以下係提供利用本發明之實施例詳細說明書本發明 技術及特點,然本實施例並非用以限定本發明了任^熟= 此技藝者,在不脫離本發明之精神和範圍内,當可 之更動與潤飾。 胃 種 實施例 置盛企1二^:_以本發明之裝置處理煙氣中 利用本發明之裝置(如前述第二A圖),進行將焚化 爐真實煙氣中的戴奥辛分解實驗測試,操作條件如表二所 示。測試結果如表三所示。一般焚化爐出口廢氣中含戴奥 P10940022TW(本所案號 05P0450) 11 1310699 辛之平均濃度為>l〇ng-TEQ/Nm3。經實場實驗測試,發現經 本發明裝置處理後,廢氣中戴奥辛去除效率在Run 1為97.4 %,於Run 2為85.6 %。此外,觸媒中戴奥辛濃度為2.73x 10_3ng-TEQ/g,濃度相當低,顯示戴奥辛物種是被本發明之 方式分解,而非吸附作用。由本實驗可知,利用本發明之 臭氧/氧化鐵裝置,可有效處理戴奥辛,將戴奥辛分解為無 毒物質。The present invention is not limited to the embodiments of the present invention, and the present invention is not limited to the spirit and scope of the present invention. Change and retouch. Example of a stomach species is set up in a factory: using the apparatus of the present invention to treat flue gas by using the apparatus of the present invention (such as the aforementioned second A diagram), performing a test of the Deoxin decomposition in the real flue gas of the incinerator, operation The conditions are shown in Table 2. The test results are shown in Table 3. The general incineration furnace exhaust gas contains Dai O P10940022TW (Our Office No. 05P0450) 11 1310699 The average concentration of Xin is > l〇ng-TEQ/Nm3. After field experiment, it was found that the dioxin removal efficiency in the exhaust gas was 97.4% in Run 1 and 85.6 % in Run 2 after treatment by the apparatus of the present invention. In addition, the concentration of dioxin in the catalyst was 2.73 x 10_3 ng-TEQ/g, and the concentration was rather low, indicating that the dioxin species was decomposed by the present invention rather than adsorbed. From the experiment, it is known that the ozone/iron oxide device of the present invention can effectively treat dioxin and decompose dioxin into a non-toxic substance.

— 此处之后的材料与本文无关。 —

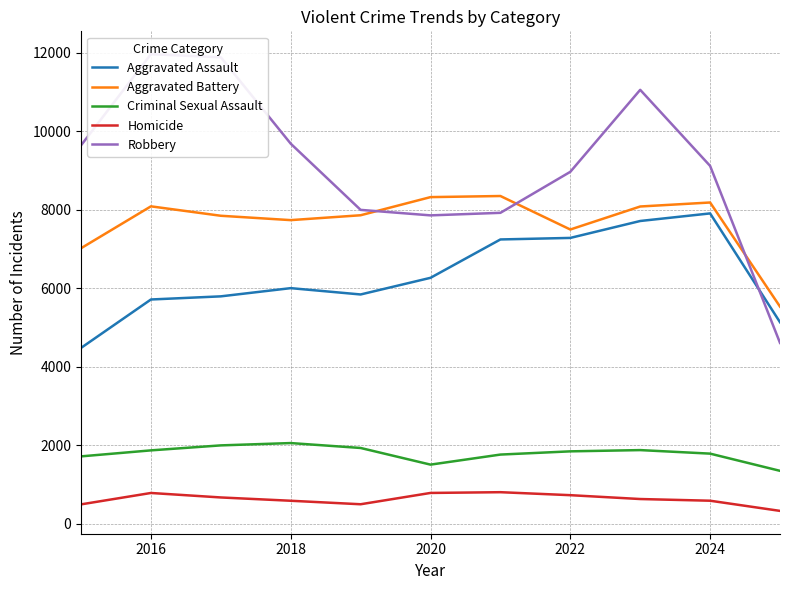

What is the maximum value for Aggravated Assault?

7905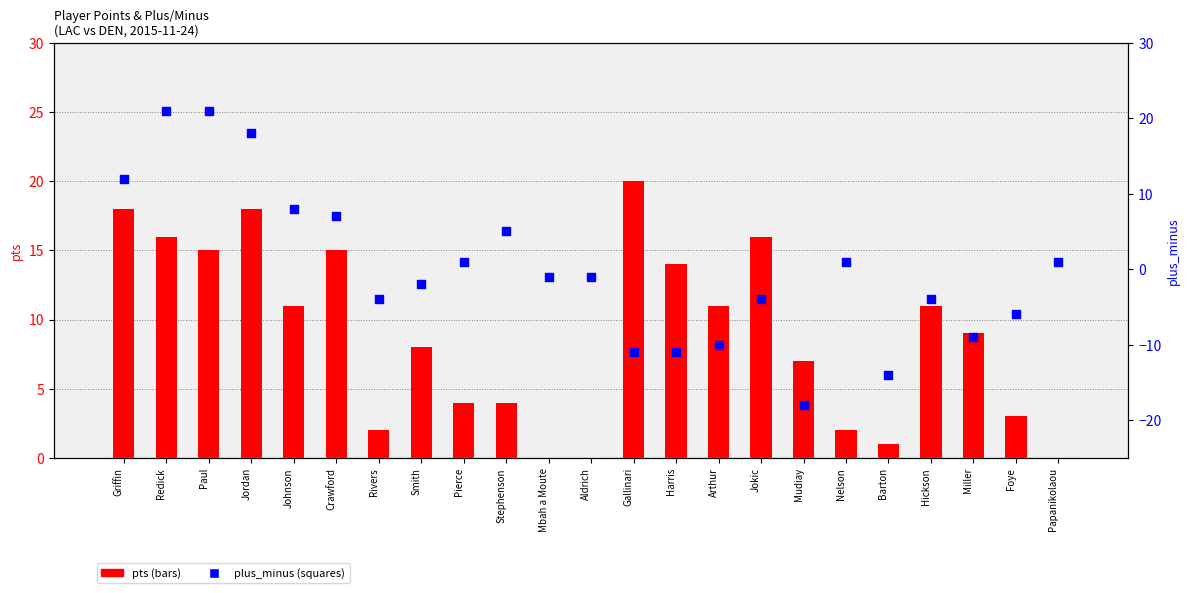

Which series has the largest total across all categories?

pts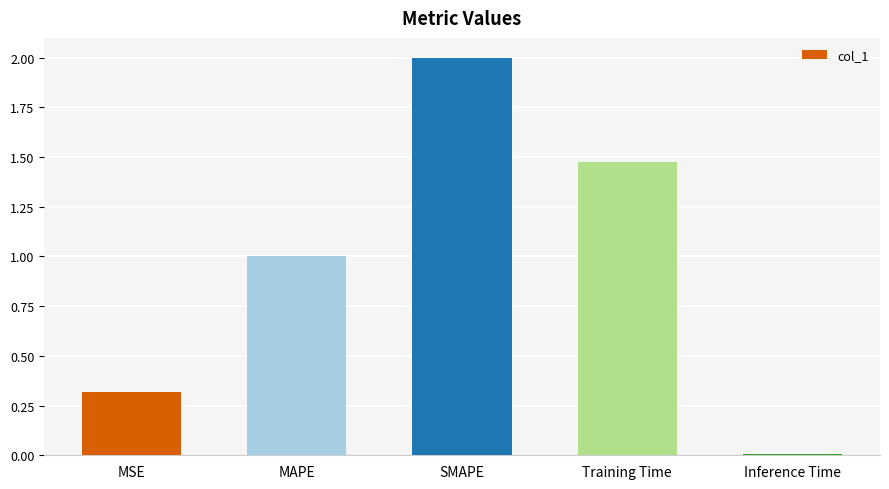

Between MSE and SMAPE, which is larger?

SMAPE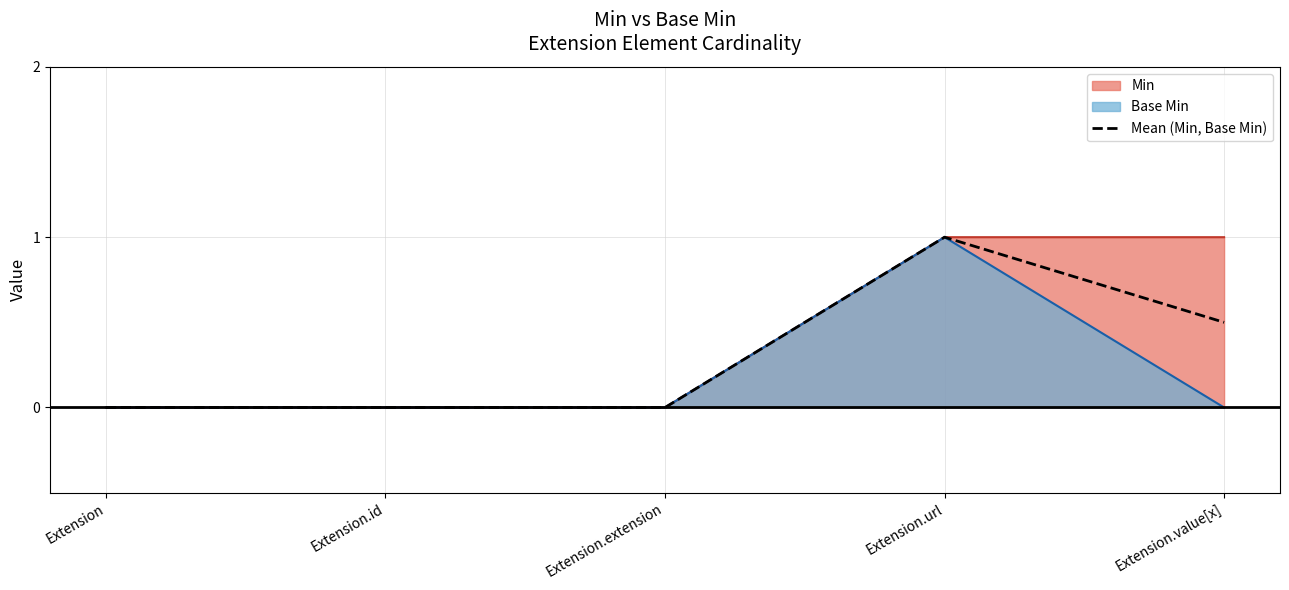

True or false: Mean (Min, Base Min) has a value of 0.0 at Extension.

True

表二:實驗操作條件 項目 Runl 單位 入口 出口 1.氣量 m3/hr 106 2.空間速度 1/hr 5400 3.操作溫度 °C 125 4.〇3 〇3產生量(g/hr) 20 〇3 濃度(mg/m3) 200 5.乾式氣體體積 (Ym(std),latm,0〇C) Nm3(dscm) 2.116 2.074 6.排氣含氧量(%) % 15.1 16.6Table 2: Experimental operating conditions Item Runl Unit inlet outlet 1. Volume m3/hr 106 2. Space velocity 1/hr 5400 3. Operating temperature °C 125 4.〇3 〇3 production amount (g/hr) 20 〇3 concentration (mg/m3) 200 5. Dry gas volume (Ym(std), lapm, 0〇C) Nm3(dscm) 2.116 2.074 6. Exhaust oxygen content (%) % 15.1 16.6

項目 Run2 單位 入口 出σ 1.氣量 m3/hr 110 2.空間速度 l/hr 5400 3.操作溫度 °C 120 4.〇3 〇3產生量(g/hr) 20 〇3 濃度(mg/m3) 200 5.乾式氣體體積 (Vm(std),latm,0〇C) Nm3(dscm) 2.118 2.113 6_排氣含氧量(%) % 15.1 15.7 P10940022TW(本所案號 05P0450) 12 1310699 表三:戴奥辛處理效率Item Run2 Unit inlet σ 1. Volume m3/hr 110 2. Space velocity l/hr 5400 3. Operating temperature °C 120 4. 〇3 〇3 production amount (g/hr) 20 〇3 concentration (mg/m3) 200 5. Dry gas volume (Vm(std),latm,0〇C) Nm3(dscm) 2.118 2.113 6_Exhaust oxygen content (%) % 15.1 15.7 P10940022TW (Our Office No. 05P0450) 12 1310699 Table 3: Dioxin treatment efficiency

位置 實廠煙氣引出處 (實驗模廠入口處) (控制前) 實驗模廠出口處 (控制後) 戴奥辛去除效率 (%)Location Factory flue gas outlet (at the entrance of the experimental mold factory) (before control) Exit of the experimental mold factory (after control) Dioxin removal efficiency (%)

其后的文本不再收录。